The etiology of tinnitus has not yet been fully explained. The majority of patients are accused of damage to the cochlea from the development of tinnitus. It has been suggested that this damage caused by various causes is caused by spontaneous stimulation in the cochlear hairy cells and in the 8th fiber [27]. It has been suggested that tinnitus may be effective in oxidative stress and free oxygen radicals in etiology. In some experimental studies, it has been suggested that ROS in the cochlea may cause sensory epithelial damage [28]. Findings from another study suggest that oxidative stress plays an crucial role in the etiopathogenesis of tinnitus [29]. It has been shown that noise induces ROS to realease local superoxide radicals (O2-), hydroxyl radicals (OH–) and hydrogen peroxide (H2O2) which may cause damage to the cochlear sensorineural epithelium [21, 22].

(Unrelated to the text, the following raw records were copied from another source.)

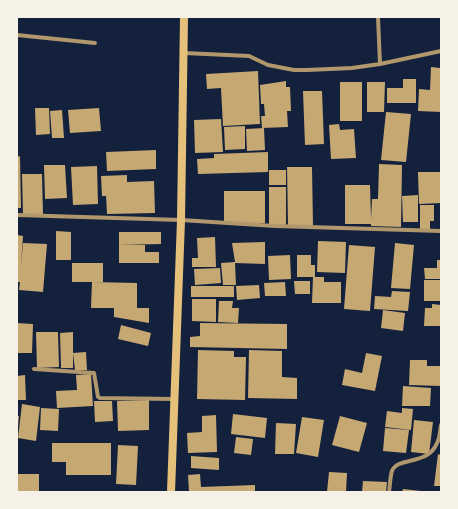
<svg xmlns="http://www.w3.org/2000/svg" width="458" height="509" font-family="'Public Sans',sans-serif">
<style>
.building{fill:#c6a872}
.lines{fill:none;stroke-linecap:round;stroke-linejoin:round}
.minor{stroke:#b1986c;stroke-width:4}
.secondary{stroke:#e5c07b;stroke-width:8}
</style>
<rect width="100%" height="100%" fill="#14213d"/>
<path class="building" d="M440,64L441,112L418,111L419,89L430,90L431,67L440,68Z
M258,71L260,124L223,126L221,88L207,89L206,74Z
M403,79H416V103H387V88H403Z
M286,81V87H290L291,111H287L288,127L262,128L261,116H265L264,104H261L260,85Z
M340,82H362V121H340Z
M367,82H385L384,112H367Z
M303,91H322L324,144L305,145Z
M35,108H49L50,134L36,135Z
M99,108L101,131L70,133L68,110Z
M62,110L64,138H52L50,111Z
M386,112L411,114L406,162L381,160Z
M221,119L223,152L195,153L194,120Z
M339,124L340,130L354,129L356,158L331,159L329,125Z
M245,126V149L225,150L224,127Z
M264,128L265,150L247,151L246,129Z
M156,150V169L107,171L106,152Z
M268,152V172L198,174L197,159L214,158V154Z
M20,156L21,208H17V157Z
M379,164L402,165L401,227L371,226V224H345V185H370L371,219L372,199H378Z
M44,165H65L67,198L45,199Z
M97,166L98,204L73,205L71,167Z
M287,167H312L313,226H288Z
M269,170H286V185H269Z
M418,172H441V203L419,204Z
M22,174H42L43,215H23Z
M127,175V182L154,181L155,213L107,214L106,196H102L101,176Z
M269,187H286V225H269Z
M224,191H265V223H224Z
M418,195V222H403L402,196Z
M420,205H434V221H430V230H420Z
M56,231L71,232V260H56Z
M119,232H161V244L119,245Z
M17,235L23,236L21,267L23,243L47,244L43,292L19,290L20,282H17Z
M215,237L216,267H192V258H198L197,238Z
M318,241L346,242L345,273L317,272Z
M265,242V264L235,263L236,285H223L221,263L235,262L232,243Z
M395,243L414,245L410,289L391,288Z
M119,245H145V252H159V263H119Z
M349,245L375,247L370,311L344,309Z
M290,255L291,279L269,280L268,256Z
M297,255H311V265H315V277H324V282H341V303H312L313,277H297Z
M437,260H441V279H425L424,268H437Z
M72,263H103V282H72Z
M220,268L221,283L195,285L194,269Z
M424,280H441V301H424Z
M294,281H310V294H295Z
M92,282L137,283V308H149V323L114,317V308H91Z
M285,282L286,296H265L264,283Z
M259,285L260,298L237,300L236,286Z
M191,286H234V297H191Z
M392,291L410,292L408,311L374,309L375,296L391,297Z
M192,299H216V322L192,321Z
M219,301H233L232,308H239L238,323L218,322Z
M432,304L441,305V326H424L425,308H432Z
M383,310L405,313L403,331L381,328Z
M17,323L33,324L32,353H17Z
M200,323L287,324V349L190,347V337L200,336Z
M121,325L151,333L148,346L118,339Z
M36,332H58L59,367L37,368Z
M73,332V368H61L60,333Z
M198,350L234,351V357H246L245,400L197,399Z
M249,350L282,351V377L297,378V399L248,398Z
M86,352L87,370H75L73,353Z
M366,353L382,356L375,391L342,385L345,369L362,373Z
M410,360H427V366H441V386L409,385Z
M91,374L93,406L57,408L56,391L77,390L76,375Z
M25,375L26,400H17V376Z
M403,386L431,388L430,406H402Z
M149,400V430L118,431L117,401Z
M94,401H112L113,421L95,422Z
M22,404L40,407L36,441L18,438Z
M41,408L59,409L58,431L40,430Z
M402,408L413,409L411,430L385,427L387,411L402,413Z
M233,414L267,418L265,438L231,434Z
M216,415L217,452L188,453L187,433L202,432V416Z
M17,416H19L18,427H17Z
M340,416L367,423L359,452L332,445Z
M302,417L324,420L318,457L296,453Z
M414,420L433,422L429,454L411,452Z
M276,423L296,424L294,454H275Z
M385,428L409,430L406,453L383,451Z
M236,437L253,439L251,455L234,453Z
M52,443H111V475H66V462H52Z
M118,445L138,446L136,485L116,484Z
M438,454L441,455V486H434Z
M191,456L219,458V470L191,468Z
M329,472L347,473L346,492H327Z
M17,474H39V492H17Z
M200,474L201,487L255,485V492H189L188,475Z
M363,481L387,482L386,492H362Z
M403,489L421,491V492H402Z"/>
<g class="lines">
<path class="minor" d="M378,17L380,64
M17,35L95,43
M184,53L249,56L268,65L294,70H307L352,68L380,64L441,51
M17,215L181,220L275,226L441,231
M34,369L94,373L98,397L100,398L174,399
M389,492C390,486 390,477 392,471C398,456 428,466 437,443C440,438 440,431 441,425"/>
<path class="secondary" d="M171,492L181,220L184,17"/>
</g>
<rect width="458" height="509" fill="none" stroke="#f6f1e7" stroke-width="36"/>
</svg>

Tinnitus is a complicated, multifactorial process involving a large number of etiologic origins. The main cause of ear tinnitus is the deterioration of the cochlear hearing cells, whether or not the hearing cortex pathway is associated with biochemical changes, inflammation, and damage caused by ROS [30]. Normally, cochlear tissues contain vitamins and enzymes that are members of the antioxidant defense system. Certain antioxidant defense systems in certain inner ear diseases can not adequately detoxify as a result of imbalance between ROS and the excretion of these reagents, and oxidative stress develops [20]. The sensorineural epithelial tissues of the cochlea are more susceptible to deleterious effects caused by free radicals than other tissues of the body [13]. There are studies suggesting that oxidative stress may cause oxidative injuries in the acoustico-vestibuler system tissues [20].

Levine [31] suggested that a reduction in cochlear nerve entry was perceived as a disinhibition of the dorsal cochlear nucleus and hyperactivity of the auditory cortex as eardrum tinnitus. Savastano et al. [32] and Gopal et al. [33] expressed that in tinnitus cases, antioxidant treatment reduced the intensity of subjective symptoms and tinnitus, suggesting that oxidative stress may be crucial in the etiopathogenesis of tinnitus. In contrast, Polanski et al. [34] reported no benefit from using antioxidant drugs for tinnitus in tinnitus cases. Experimental studies on cochlear have shown that the control of oxidative stress can reduce the release of neuromedias and that injecting antioxidants may reduce bioelectric stimulation [29].

In this study, native thiol values were significantly lower in the patient group with tinnitus than in the healthy control group. Total thiol values were lower in the patient group with tinnitus. Disulphide values were higher in the patients group with tinnitus. Disulphide/native thiol, disulphide/total thiol and native thiol/total thiol values were lower in the patients group with tinnitus. LOOH ratios were significantly higher in the patient group with tinnitus than in the healthy control group. TOS and OSI levels were significantly higher in the patient group with tinnitus than in the healthy control group. However, TAS levels in the patient group with tinnitus were significantly lower than the healthy control group. Our results are supported by the previous study [13].

In conclusion, our study showed that patients with tinnitus are affected and exposed to potent oxidative stress. It is imperative to clarify the etiopathogenesis of tinnitus. There is a need for further study of etiology to understand the relationship between tinnitus and oxidative stress.